# PROBLEM DESCRIPTION
Reproduce verbatim the lines of the material below, starting at the line with "- Handles multiple error parameter patterns" and ending at the line with "2. **Parsing error", both inclusive; skip the rest.

# DATA SHOWN

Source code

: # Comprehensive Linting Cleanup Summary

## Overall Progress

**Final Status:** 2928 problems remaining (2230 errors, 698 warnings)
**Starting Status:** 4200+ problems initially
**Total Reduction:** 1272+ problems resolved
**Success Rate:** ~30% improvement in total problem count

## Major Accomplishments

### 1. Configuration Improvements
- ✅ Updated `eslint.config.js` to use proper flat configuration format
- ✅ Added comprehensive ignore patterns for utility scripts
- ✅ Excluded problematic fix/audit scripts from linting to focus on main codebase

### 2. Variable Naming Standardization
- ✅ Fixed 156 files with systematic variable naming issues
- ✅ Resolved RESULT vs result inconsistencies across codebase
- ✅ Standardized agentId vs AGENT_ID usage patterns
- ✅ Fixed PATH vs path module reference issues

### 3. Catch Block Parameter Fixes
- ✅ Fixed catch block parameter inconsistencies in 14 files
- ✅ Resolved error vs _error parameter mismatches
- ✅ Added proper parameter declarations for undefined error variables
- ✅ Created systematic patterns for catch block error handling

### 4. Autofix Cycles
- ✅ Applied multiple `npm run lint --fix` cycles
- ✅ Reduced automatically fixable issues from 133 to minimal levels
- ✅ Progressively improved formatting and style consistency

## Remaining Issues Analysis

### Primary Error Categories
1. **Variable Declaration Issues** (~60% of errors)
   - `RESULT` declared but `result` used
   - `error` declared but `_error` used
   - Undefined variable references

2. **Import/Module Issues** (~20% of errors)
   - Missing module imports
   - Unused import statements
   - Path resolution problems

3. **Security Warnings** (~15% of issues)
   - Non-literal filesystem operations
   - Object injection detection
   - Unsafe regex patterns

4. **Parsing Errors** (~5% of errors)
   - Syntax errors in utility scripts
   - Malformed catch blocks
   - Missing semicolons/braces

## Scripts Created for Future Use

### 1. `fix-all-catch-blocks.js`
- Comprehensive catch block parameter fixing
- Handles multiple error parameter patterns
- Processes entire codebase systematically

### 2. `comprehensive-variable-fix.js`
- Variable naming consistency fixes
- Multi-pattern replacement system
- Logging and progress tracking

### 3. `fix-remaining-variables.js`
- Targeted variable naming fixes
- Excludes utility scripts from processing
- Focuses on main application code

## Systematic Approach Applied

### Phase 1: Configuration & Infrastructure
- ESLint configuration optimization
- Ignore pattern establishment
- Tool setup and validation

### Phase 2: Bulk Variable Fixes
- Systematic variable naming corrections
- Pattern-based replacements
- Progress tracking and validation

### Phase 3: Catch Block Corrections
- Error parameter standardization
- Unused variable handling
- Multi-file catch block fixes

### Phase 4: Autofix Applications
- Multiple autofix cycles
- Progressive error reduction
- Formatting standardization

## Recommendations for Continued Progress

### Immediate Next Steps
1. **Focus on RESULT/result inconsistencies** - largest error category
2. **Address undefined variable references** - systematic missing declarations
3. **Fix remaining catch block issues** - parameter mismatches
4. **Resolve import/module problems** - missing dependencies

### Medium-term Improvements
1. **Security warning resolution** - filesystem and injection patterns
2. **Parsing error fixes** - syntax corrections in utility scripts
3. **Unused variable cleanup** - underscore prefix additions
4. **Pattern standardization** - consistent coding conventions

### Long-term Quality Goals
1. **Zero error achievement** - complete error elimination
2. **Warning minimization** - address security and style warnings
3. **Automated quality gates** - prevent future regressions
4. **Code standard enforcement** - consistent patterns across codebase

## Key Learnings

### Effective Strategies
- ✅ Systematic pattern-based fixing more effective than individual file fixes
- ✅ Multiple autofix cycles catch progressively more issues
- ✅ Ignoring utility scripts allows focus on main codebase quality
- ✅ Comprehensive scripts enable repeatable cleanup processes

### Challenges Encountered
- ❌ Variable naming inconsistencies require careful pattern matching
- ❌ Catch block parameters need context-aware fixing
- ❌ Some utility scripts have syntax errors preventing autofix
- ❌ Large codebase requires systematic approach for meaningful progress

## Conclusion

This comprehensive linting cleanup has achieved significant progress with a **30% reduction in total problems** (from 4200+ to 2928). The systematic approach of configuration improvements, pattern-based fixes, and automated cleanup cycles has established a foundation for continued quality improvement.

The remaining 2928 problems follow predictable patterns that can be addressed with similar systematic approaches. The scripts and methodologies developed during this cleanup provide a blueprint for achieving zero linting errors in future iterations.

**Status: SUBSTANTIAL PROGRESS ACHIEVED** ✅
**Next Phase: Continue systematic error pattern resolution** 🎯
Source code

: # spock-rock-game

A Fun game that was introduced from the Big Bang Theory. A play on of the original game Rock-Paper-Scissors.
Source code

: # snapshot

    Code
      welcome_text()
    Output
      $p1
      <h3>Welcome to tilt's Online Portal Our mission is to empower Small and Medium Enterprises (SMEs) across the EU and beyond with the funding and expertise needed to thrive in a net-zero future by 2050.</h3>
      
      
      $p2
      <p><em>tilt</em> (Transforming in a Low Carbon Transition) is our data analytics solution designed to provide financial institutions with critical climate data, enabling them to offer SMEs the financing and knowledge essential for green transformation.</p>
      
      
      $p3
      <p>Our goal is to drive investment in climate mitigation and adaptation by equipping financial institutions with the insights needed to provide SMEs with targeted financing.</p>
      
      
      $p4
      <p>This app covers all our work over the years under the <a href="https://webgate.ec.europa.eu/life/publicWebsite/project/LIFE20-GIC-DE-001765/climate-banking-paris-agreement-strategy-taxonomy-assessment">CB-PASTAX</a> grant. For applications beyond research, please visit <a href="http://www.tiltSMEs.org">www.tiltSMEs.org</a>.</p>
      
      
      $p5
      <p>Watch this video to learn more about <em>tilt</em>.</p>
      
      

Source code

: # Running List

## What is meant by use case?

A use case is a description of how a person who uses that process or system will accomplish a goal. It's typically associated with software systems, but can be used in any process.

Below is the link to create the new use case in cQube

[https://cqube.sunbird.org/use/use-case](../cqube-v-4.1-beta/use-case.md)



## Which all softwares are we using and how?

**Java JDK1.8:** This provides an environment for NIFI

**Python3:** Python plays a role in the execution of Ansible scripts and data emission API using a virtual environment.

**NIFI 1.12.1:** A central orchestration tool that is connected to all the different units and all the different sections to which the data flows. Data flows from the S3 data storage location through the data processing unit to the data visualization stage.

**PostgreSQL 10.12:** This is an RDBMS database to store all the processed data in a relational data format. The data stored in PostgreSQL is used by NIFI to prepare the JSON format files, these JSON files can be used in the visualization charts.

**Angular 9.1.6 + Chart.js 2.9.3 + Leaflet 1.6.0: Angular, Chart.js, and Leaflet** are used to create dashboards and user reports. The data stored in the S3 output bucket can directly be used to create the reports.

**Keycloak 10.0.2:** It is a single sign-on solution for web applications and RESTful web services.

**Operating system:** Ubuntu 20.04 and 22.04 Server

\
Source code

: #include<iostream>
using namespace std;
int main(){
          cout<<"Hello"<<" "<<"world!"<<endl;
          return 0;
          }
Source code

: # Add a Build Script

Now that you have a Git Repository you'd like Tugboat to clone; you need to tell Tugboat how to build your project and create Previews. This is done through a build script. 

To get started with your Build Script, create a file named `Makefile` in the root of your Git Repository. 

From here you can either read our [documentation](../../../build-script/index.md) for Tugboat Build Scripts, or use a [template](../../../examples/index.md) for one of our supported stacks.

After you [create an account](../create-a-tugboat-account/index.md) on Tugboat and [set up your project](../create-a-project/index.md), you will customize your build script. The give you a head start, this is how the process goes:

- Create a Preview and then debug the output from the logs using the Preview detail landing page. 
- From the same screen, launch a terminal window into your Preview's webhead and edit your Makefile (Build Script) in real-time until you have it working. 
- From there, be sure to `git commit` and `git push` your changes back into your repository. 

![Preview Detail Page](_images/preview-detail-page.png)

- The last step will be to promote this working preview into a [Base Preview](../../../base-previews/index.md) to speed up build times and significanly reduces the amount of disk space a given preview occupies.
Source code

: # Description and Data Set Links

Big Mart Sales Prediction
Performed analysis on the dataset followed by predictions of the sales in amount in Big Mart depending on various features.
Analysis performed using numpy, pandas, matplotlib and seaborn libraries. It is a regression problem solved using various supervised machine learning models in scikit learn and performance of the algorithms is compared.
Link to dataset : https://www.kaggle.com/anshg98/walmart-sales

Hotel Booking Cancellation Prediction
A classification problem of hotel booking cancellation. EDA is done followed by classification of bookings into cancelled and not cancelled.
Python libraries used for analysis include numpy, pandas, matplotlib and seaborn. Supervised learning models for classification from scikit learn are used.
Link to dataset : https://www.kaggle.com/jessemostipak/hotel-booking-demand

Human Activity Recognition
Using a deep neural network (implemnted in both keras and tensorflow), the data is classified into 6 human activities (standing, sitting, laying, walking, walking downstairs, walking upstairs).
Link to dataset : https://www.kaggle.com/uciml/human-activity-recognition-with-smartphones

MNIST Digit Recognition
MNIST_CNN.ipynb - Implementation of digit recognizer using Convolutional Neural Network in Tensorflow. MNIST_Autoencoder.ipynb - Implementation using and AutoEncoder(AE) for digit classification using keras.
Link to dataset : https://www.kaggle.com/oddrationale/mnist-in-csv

# SOLVED EXERCISE
- Handles multiple error parameter patterns
- Processes entire codebase systematically

### 2. `comprehensive-variable-fix.js`
- Variable naming consistency fixes
- Multi-pattern replacement system
- Logging and progress tracking

### 3. `fix-remaining-variables.js`
- Targeted variable naming fixes
- Excludes utility scripts from processing
- Focuses on main application code

## Systematic Approach Applied

### Phase 1: Configuration & Infrastructure
- ESLint configuration optimization
- Ignore pattern establishment
- Tool setup and validation

### Phase 2: Bulk Variable Fixes
- Systematic variable naming corrections
- Pattern-based replacements
- Progress tracking and validation

### Phase 3: Catch Block Corrections
- Error parameter standardization
- Unused variable handling
- Multi-file catch block fixes

### Phase 4: Autofix Applications
- Multiple autofix cycles
- Progressive error reduction
- Formatting standardization

## Recommendations for Continued Progress

### Immediate Next Steps
1. **Focus on RESULT/result inconsistencies** - largest error category
2. **Address undefined variable references** - systematic missing declarations
3. **Fix remaining catch block issues** - parameter mismatches
4. **Resolve import/module problems** - missing dependencies

### Medium-term Improvements
1. **Security warning resolution** - filesystem and injection patterns
2. **Parsing error fixes** - syntax corrections in utility scripts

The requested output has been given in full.